▸ **ASSIGNMENT**
Please swap "images" for "frames" in the listing, starting at its first line and going on through the line with "50: (626, 149)", and keep everything else unchanged. Leave the pictures out of your answer.

(Data entries)
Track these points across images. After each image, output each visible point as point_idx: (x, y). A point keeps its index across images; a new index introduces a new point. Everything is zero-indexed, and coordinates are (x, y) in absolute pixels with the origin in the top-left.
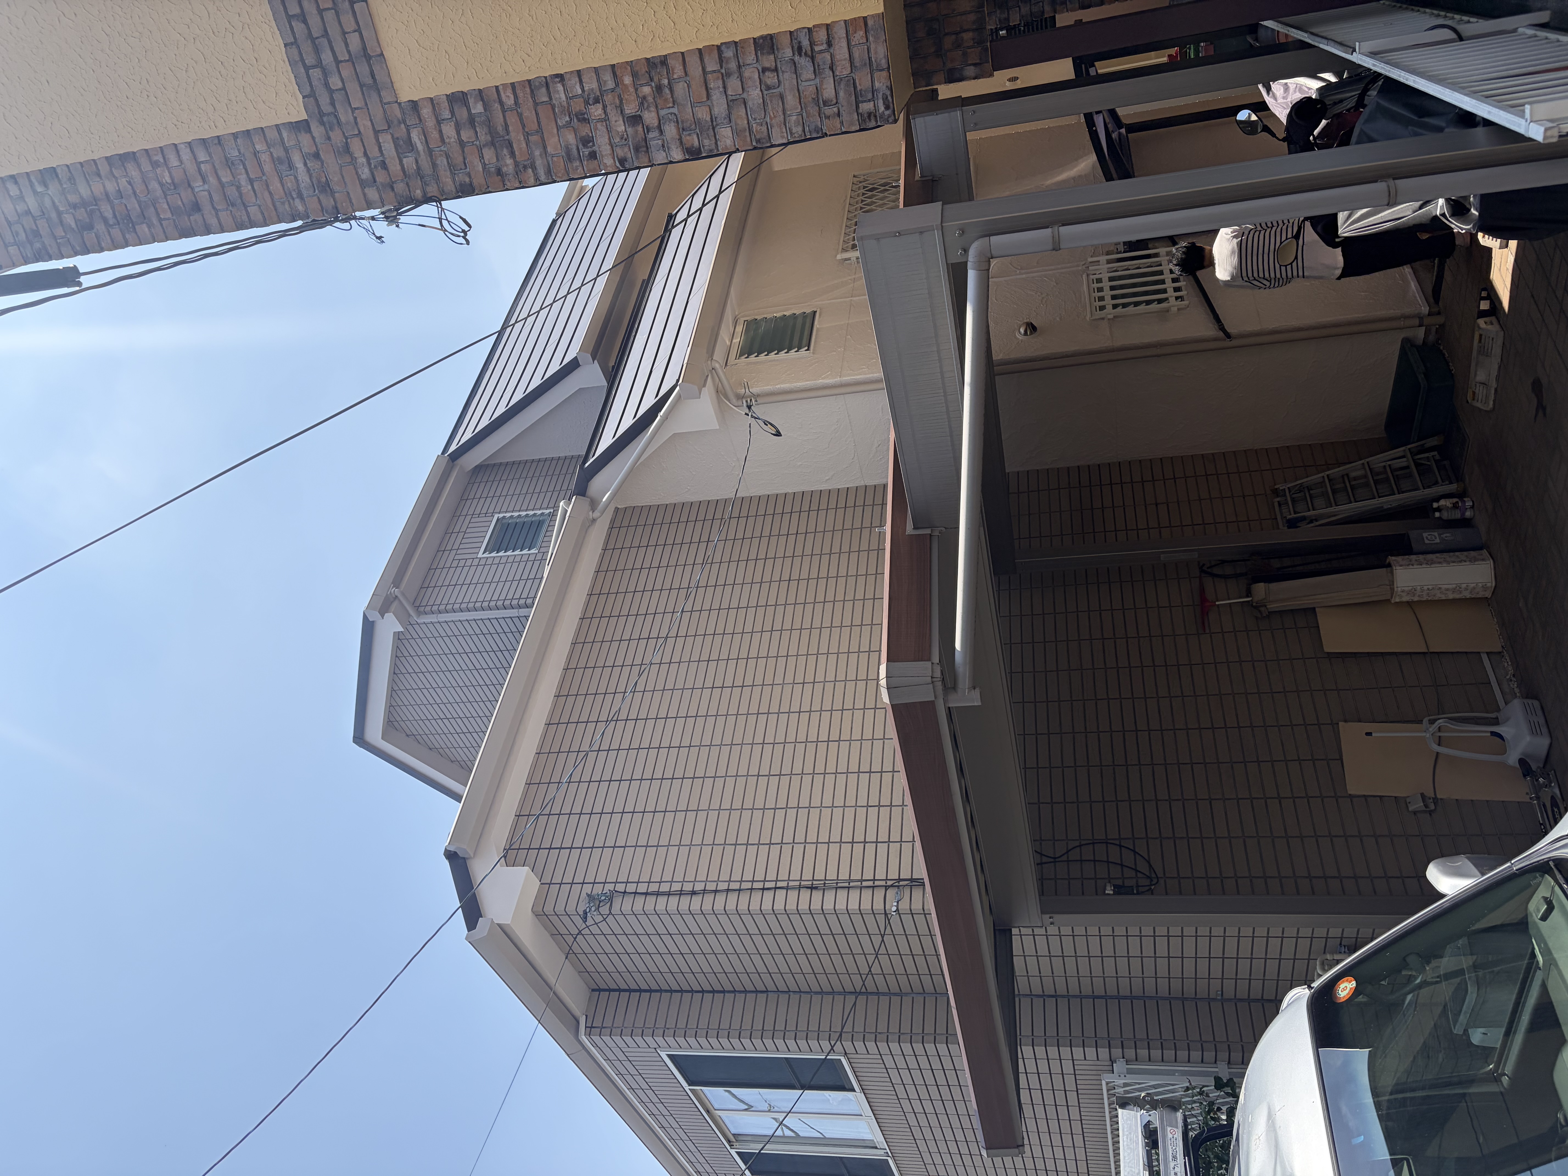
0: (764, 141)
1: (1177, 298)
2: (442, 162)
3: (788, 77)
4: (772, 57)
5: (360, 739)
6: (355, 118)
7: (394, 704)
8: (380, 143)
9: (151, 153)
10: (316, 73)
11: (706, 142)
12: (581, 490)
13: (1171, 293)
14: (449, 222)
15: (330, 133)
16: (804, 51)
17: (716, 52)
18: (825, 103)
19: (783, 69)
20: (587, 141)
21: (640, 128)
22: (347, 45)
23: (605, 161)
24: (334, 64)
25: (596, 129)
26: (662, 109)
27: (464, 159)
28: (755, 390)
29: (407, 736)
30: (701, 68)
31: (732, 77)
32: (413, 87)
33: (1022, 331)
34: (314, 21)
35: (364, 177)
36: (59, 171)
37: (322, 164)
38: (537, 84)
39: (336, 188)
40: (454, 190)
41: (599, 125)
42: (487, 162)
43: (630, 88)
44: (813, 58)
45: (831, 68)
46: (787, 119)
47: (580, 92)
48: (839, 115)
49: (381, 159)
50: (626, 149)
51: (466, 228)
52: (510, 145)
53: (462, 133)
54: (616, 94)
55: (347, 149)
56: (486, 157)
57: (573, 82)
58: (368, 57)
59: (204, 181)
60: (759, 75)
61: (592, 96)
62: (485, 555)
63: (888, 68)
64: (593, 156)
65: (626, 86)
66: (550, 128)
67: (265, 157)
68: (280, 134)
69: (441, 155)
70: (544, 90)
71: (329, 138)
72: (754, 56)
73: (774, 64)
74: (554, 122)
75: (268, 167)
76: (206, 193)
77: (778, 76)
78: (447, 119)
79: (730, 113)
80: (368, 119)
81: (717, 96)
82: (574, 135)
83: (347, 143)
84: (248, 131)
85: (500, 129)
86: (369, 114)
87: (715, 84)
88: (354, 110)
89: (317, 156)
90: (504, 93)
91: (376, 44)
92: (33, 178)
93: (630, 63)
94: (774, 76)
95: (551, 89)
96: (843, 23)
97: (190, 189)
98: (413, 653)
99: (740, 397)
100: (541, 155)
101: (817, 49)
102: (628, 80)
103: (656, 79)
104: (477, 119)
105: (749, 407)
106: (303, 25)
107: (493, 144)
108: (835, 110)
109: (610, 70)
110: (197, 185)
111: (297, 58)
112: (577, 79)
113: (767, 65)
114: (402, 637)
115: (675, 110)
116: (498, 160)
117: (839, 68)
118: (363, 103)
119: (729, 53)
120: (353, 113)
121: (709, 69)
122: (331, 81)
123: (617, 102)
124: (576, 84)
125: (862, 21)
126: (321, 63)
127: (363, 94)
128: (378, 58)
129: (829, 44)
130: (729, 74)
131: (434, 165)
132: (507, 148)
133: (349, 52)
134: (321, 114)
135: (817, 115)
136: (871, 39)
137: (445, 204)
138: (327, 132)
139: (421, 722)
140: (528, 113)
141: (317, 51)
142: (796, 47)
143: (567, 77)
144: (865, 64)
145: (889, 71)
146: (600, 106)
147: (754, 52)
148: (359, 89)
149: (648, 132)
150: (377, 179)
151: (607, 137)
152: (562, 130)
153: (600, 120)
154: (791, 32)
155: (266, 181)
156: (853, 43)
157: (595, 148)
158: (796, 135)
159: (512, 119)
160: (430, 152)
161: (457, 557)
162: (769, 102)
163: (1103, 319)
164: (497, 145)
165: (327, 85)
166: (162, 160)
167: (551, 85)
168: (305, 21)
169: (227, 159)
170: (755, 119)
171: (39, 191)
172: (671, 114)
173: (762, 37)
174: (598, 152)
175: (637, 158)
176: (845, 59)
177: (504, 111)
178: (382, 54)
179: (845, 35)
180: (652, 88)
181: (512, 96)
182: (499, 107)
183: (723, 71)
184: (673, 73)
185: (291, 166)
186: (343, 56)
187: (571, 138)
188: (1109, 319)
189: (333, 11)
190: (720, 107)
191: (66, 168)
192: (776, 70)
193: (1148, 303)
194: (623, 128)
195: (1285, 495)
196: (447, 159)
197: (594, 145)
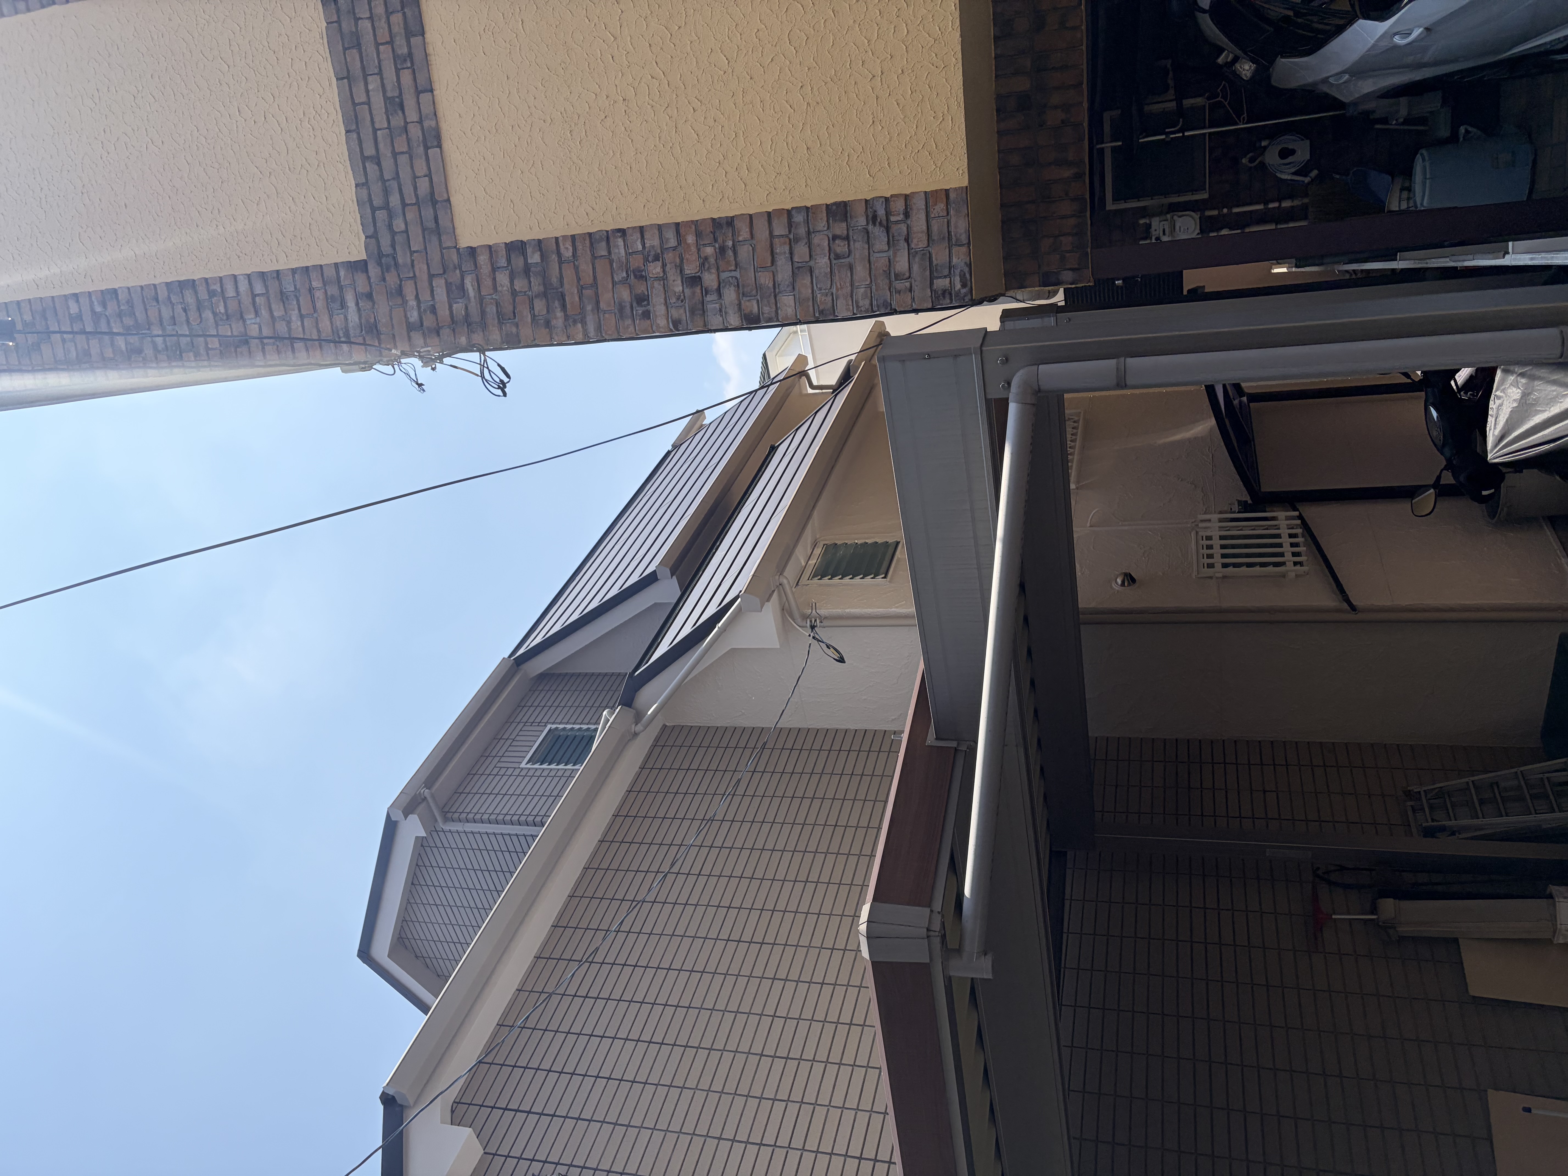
0: (828, 312)
1: (1295, 564)
2: (491, 310)
3: (859, 247)
4: (844, 225)
5: (365, 954)
6: (413, 261)
7: (408, 919)
8: (433, 287)
9: (209, 281)
10: (381, 215)
11: (766, 309)
12: (628, 701)
13: (1288, 557)
14: (489, 371)
15: (386, 274)
16: (879, 220)
17: (786, 215)
18: (898, 277)
19: (855, 238)
20: (642, 299)
21: (698, 290)
22: (415, 188)
23: (659, 322)
24: (400, 206)
25: (653, 287)
26: (723, 271)
27: (514, 308)
28: (823, 612)
29: (417, 957)
30: (768, 232)
31: (800, 243)
32: (473, 234)
33: (1119, 581)
34: (387, 163)
35: (412, 320)
36: (119, 292)
37: (374, 305)
38: (598, 237)
39: (383, 330)
40: (499, 340)
41: (656, 284)
42: (536, 314)
43: (692, 248)
44: (888, 230)
45: (907, 240)
46: (855, 291)
47: (640, 247)
48: (910, 290)
49: (431, 303)
50: (682, 311)
51: (506, 380)
52: (563, 297)
53: (516, 282)
54: (677, 253)
55: (400, 291)
56: (537, 309)
57: (635, 237)
58: (434, 202)
59: (257, 313)
60: (829, 244)
61: (653, 253)
62: (529, 766)
63: (969, 243)
64: (646, 315)
65: (688, 245)
66: (605, 282)
67: (319, 294)
68: (338, 272)
69: (491, 303)
70: (604, 244)
71: (384, 280)
72: (825, 223)
73: (845, 232)
74: (610, 278)
75: (320, 304)
76: (256, 326)
77: (849, 245)
78: (503, 267)
79: (794, 281)
80: (425, 262)
81: (783, 264)
82: (629, 291)
83: (400, 286)
84: (307, 268)
85: (555, 281)
86: (427, 257)
87: (781, 249)
88: (412, 253)
89: (369, 296)
90: (564, 245)
91: (445, 190)
92: (94, 298)
93: (695, 223)
94: (845, 245)
95: (611, 244)
96: (923, 195)
97: (241, 322)
98: (434, 864)
99: (805, 617)
100: (592, 310)
101: (893, 219)
102: (691, 239)
103: (720, 240)
104: (532, 269)
105: (813, 627)
106: (376, 167)
107: (544, 295)
108: (908, 284)
109: (673, 229)
110: (250, 317)
111: (366, 198)
112: (639, 235)
113: (838, 232)
114: (425, 844)
115: (737, 274)
116: (548, 311)
117: (915, 241)
118: (423, 247)
119: (799, 218)
120: (411, 255)
121: (776, 233)
122: (395, 223)
123: (678, 260)
124: (637, 239)
125: (944, 192)
126: (388, 204)
127: (424, 237)
128: (444, 204)
129: (907, 215)
130: (797, 240)
131: (483, 313)
132: (559, 300)
133: (417, 196)
134: (380, 255)
135: (887, 288)
136: (952, 212)
137: (487, 353)
138: (383, 273)
139: (432, 943)
140: (585, 267)
141: (386, 192)
142: (870, 216)
143: (629, 232)
144: (944, 238)
145: (969, 247)
146: (659, 264)
147: (825, 219)
148: (420, 232)
149: (706, 294)
150: (425, 324)
151: (663, 296)
152: (617, 286)
153: (657, 279)
154: (866, 201)
155: (317, 318)
156: (933, 216)
157: (650, 308)
158: (863, 309)
159: (569, 273)
160: (481, 299)
161: (499, 765)
162: (837, 272)
163: (1211, 578)
164: (549, 296)
165: (390, 226)
166: (219, 290)
167: (611, 239)
168: (379, 164)
169: (281, 292)
170: (820, 289)
171: (97, 310)
172: (732, 277)
173: (835, 204)
174: (652, 311)
175: (692, 321)
176: (922, 232)
177: (560, 262)
178: (448, 200)
179: (924, 207)
180: (715, 250)
181: (571, 248)
182: (556, 259)
183: (791, 236)
184: (739, 235)
185: (343, 305)
186: (410, 199)
187: (625, 295)
188: (1217, 578)
189: (407, 155)
190: (784, 272)
191: (127, 290)
192: (847, 238)
193: (1263, 565)
194: (681, 288)
195: (1420, 799)
196: (497, 306)
197: (648, 304)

▸ **RESPONSE TO THE EXERCISE**
Track these points across frames. After each image, output each visible point as point_idx: (x, y). A point keeps its index across frames; a new index introduces a new point. Everything is zero-indexed, and coordinates are (x, y) in absolute pixels with the origin in the top-left.
0: (764, 141)
1: (1177, 298)
2: (442, 162)
3: (788, 77)
4: (772, 57)
5: (360, 739)
6: (355, 118)
7: (394, 704)
8: (380, 143)
9: (151, 153)
10: (316, 73)
11: (706, 142)
12: (581, 490)
13: (1171, 293)
14: (449, 222)
15: (330, 133)
16: (804, 51)
17: (716, 52)
18: (825, 103)
19: (783, 69)
20: (587, 141)
21: (640, 128)
22: (347, 45)
23: (605, 161)
24: (334, 64)
25: (596, 129)
26: (662, 109)
27: (464, 159)
28: (755, 390)
29: (407, 736)
30: (701, 68)
31: (732, 77)
32: (413, 87)
33: (1022, 331)
34: (314, 21)
35: (364, 177)
36: (59, 171)
37: (322, 164)
38: (537, 84)
39: (336, 188)
40: (454, 190)
41: (599, 125)
42: (487, 162)
43: (630, 88)
44: (813, 58)
45: (831, 68)
46: (787, 119)
47: (580, 92)
48: (839, 115)
49: (381, 159)
50: (626, 149)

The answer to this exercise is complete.